The first people to raise their objections to the secret negotiations the ANC held with representatives of the white minority government were those in the PAC led by its second president the late Zeph Mothopeng who also rejected a contrived meeting with Mandela in Harare orchestrated by Zimbabwean President Robert Mugabe.

Another one was PAC founding member who was also the longest-serving political prisoner on Robben Island, Jeff Masemola.

When he was released from Robben Island in October1987, Mandela asked Masemola to be flown to a house at Victor Verster Prison where he had been staying after he was removed from Robben Island in 1981 and moved to Pollsmore Prison then to a house of a former prison warder at Victor Verster Prison to persuade Masemola to be part of the sellout deal.

Masemola flatly refused and advised Mandela that he (Mandela) could not negotiate from a position of weakness.

Six months down the line on April 17, 1990, Masemola died in a mysterious car accident.

The death of Masemola bore all the hallmarks of an assassination.

It has come to light that during these secret negotiations between Mandela and former apartheid government leader FW de Klerk, there were MI6 and CIA agents acting as facilitators.

Furthermore, MI6 had its presence in ANC camps during the ANC’s time in exile and that currently MI6 has a big office in South Africa.

Two books “MI6: Fifty Years of Special Operations” by Stephen Dorril and “The Big Breach” by former MI6 officer Richard Tomlinson reveal that Mandela was an MI6 agent which protected him from assassination attempts.

In the early 1990s after visiting several Western capitals, Mandela said African people had unrealistic expectations and that the fears of white people were legitimate.

This prompted my Kenyan friend Kiome Irungu to say “they have given Mandela the last supper”.

Mandela also relaxed exchange controls so that big companies such as Anglo American and De Beers could move their money out of the country and listed in stock exchanges of Britain and other Western capitals.

In a book published in 2012 titled “Lost in Transformation”, Professor Sampie Terreblanche reveals “manoeuvres and backroom strategies concocted by American and British companies with a presence in South Africa, in collaboration with the country’s Mineral Energy Complex (MEC) to circumvent the ANC’s future policies”.

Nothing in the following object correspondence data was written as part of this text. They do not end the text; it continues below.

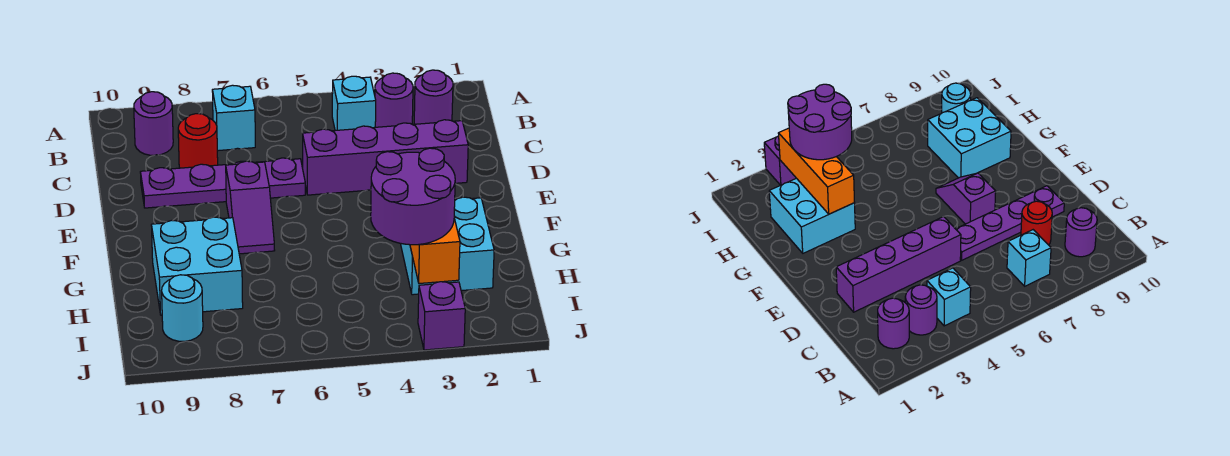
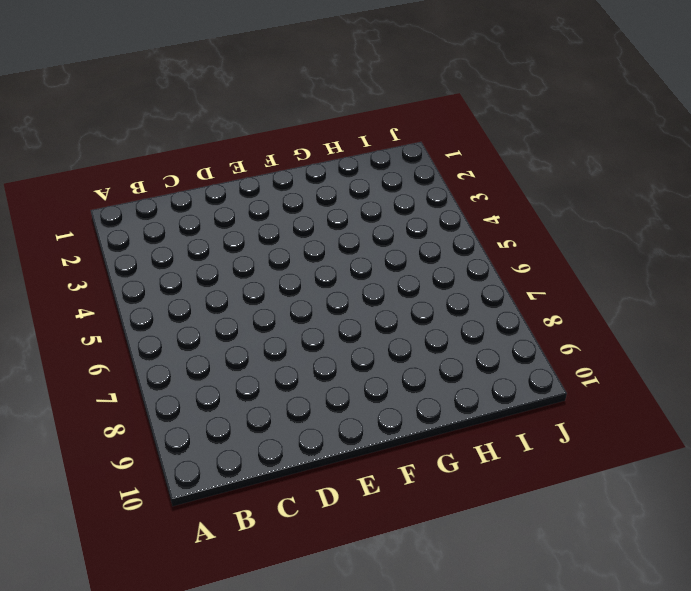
none -> purple round brick B2 level 1
none -> purple round brick B3 level 1
none -> cyan brick B4 level 1

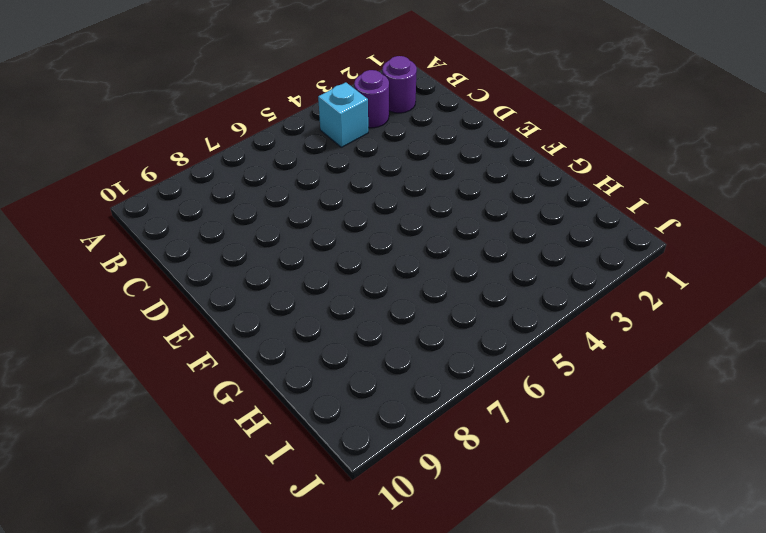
none -> cyan brick B7 level 1
none -> purple round brick B9 level 1
none -> red round brick C8 level 1

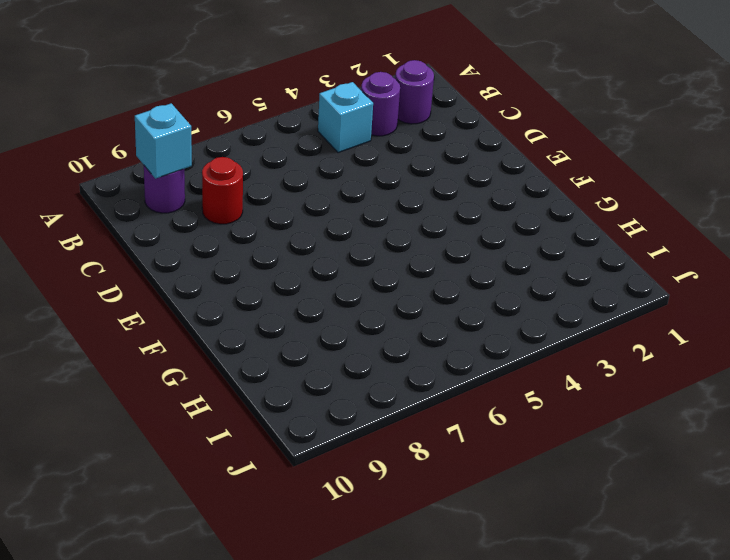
cyan brick B9 level 2 -> cyan brick B7 level 1
none -> purple brick D2:D5 level 1
none -> purple plate D6:D9 level 1
none -> purple slope E7:F7 level 1 top E

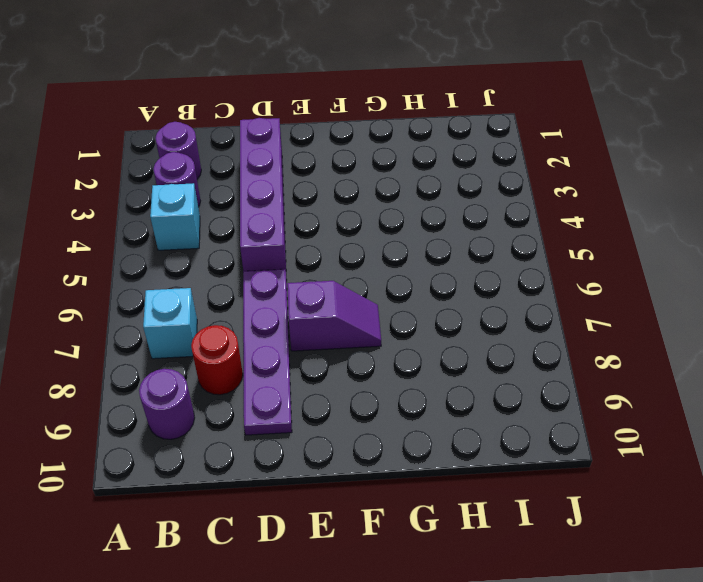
none -> cyan brick G2:H3 level 1
none -> cyan brick G8:H9 level 1
none -> cyan round brick I9 level 1

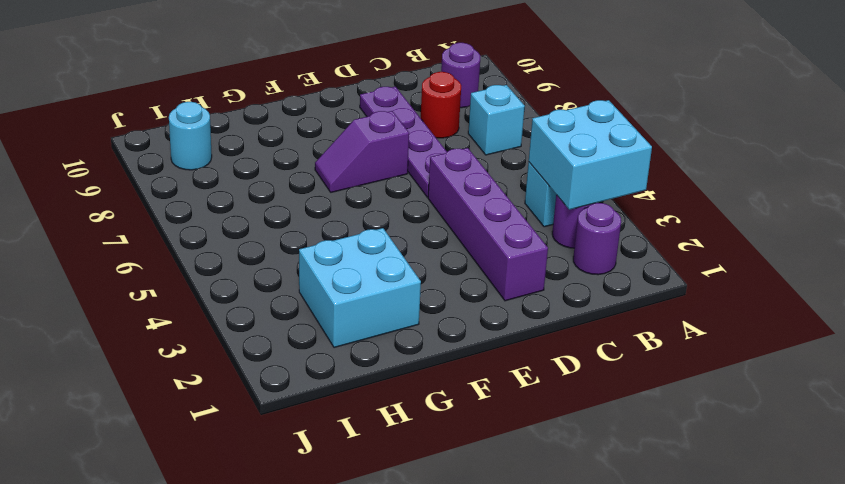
cyan brick A3:B4 level 2 -> cyan brick G8:H9 level 1
none -> purple brick J3 level 1
none -> orange brick G3:I3 level 2
none -> purple round brick H3:I4 level 3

He exposes secret negotiations and deal-making which occurred behind the scenes which we in the PAC spoke about from the mid-1980s and earlier when PAC political prisoners like Masemola observed Mandela being picked up from Robben Island and brought back late in the evening or sometimes the following day.

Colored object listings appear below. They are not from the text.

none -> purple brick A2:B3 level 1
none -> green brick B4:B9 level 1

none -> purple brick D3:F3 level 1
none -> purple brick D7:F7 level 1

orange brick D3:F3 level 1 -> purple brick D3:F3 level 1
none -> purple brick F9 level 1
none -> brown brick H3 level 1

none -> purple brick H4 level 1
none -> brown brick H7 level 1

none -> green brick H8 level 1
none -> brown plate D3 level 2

When this raised eyebrows and was exposed, Mandela was removed from Robben Island in 1981 permanently.

Terreblanche reveals that from 1990, Nelson Mandela and Harry Oppenheimer, who owned most of South African mines, met regularly for lunch or dinner and from early in the 1990s the MEC met regularly with a leadership core of the ANC at Little Brenthurst, Oppeinheimer’s estate.

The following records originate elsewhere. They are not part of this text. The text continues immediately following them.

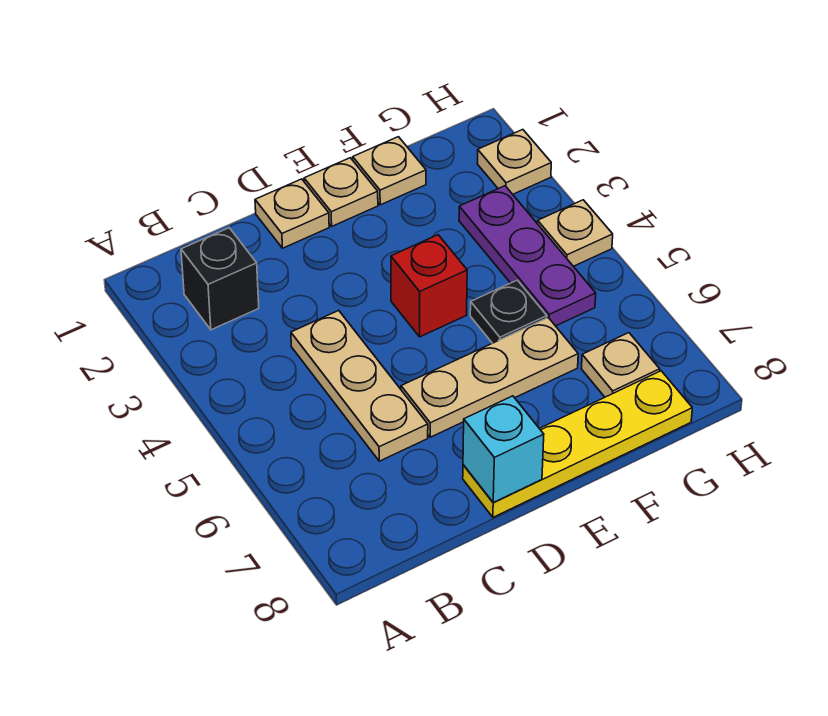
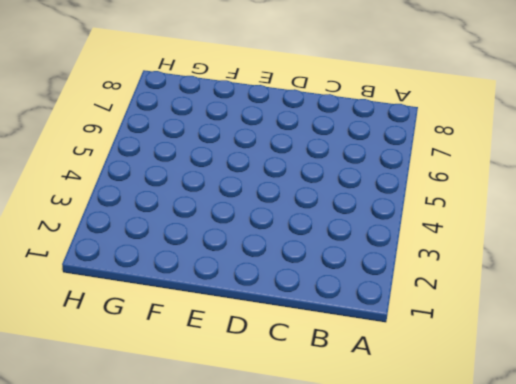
none -> black brick B2 level 1
none -> tan plate C4:C6 level 1
none -> tan plate D1 level 1

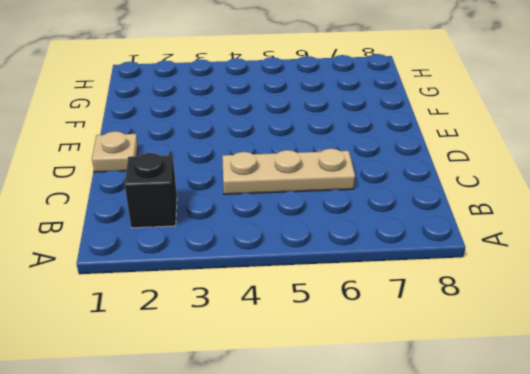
none -> tan plate D6:F6 level 1
none -> yellow plate D8:G8 level 1
none -> tan plate E1 level 1

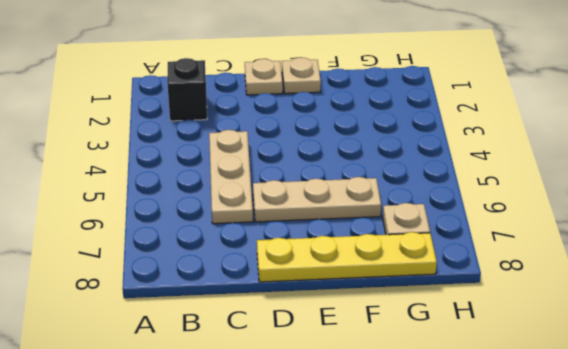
none -> red brick E4 level 1
none -> tan plate F1 level 1
none -> black plate F5 level 1

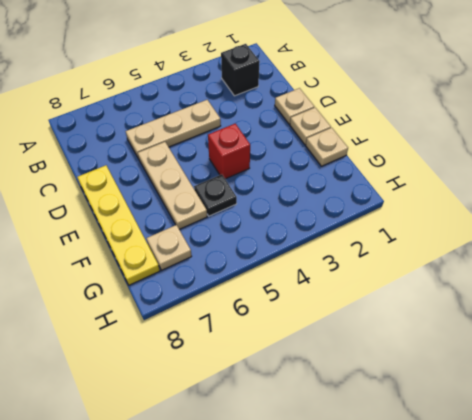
none -> purple plate G3:G5 level 1
none -> tan plate H2 level 1
none -> tan plate H4 level 1

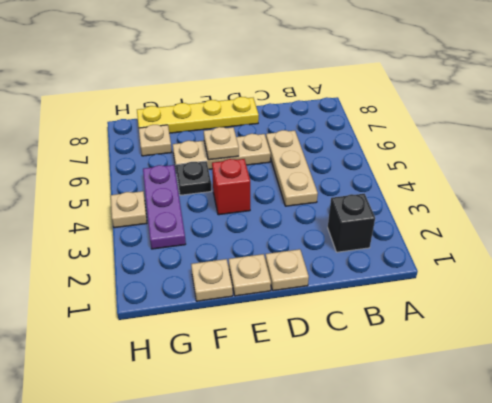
tan plate E6 level 2 -> tan plate H2 level 1
none -> cyan brick D8 level 2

When other corporate leaders joined the secret negotiations on the future of the economic policy of South Africa, the meetings were shifted to the Development Bank of Southern Africa and took place during the night.

Threats were also made that the US had the ability to disrupt South Africa’s economy should the ANC not toe the line.

What should the native South African do? What should his government do?

The native must remove the corrupt ANC government from the levers of power.

The ANC rigs elections with the complicity of Western powers.

They began by rigging the first elections in 1994 because there was no voters’ roll. ANC leaders knew that they were throwing the African people headlong in a precipice. The education system is in shambles.

There is no decolonisation programme that’s taking place. Instead they expend their energies in preaching reconciliation.

There can be no reconciliation without justice and reparations for the crimes of colonialism and apartheid.

  • Sam Ditshego is a Fellow at the Pan Africanist Research Institute.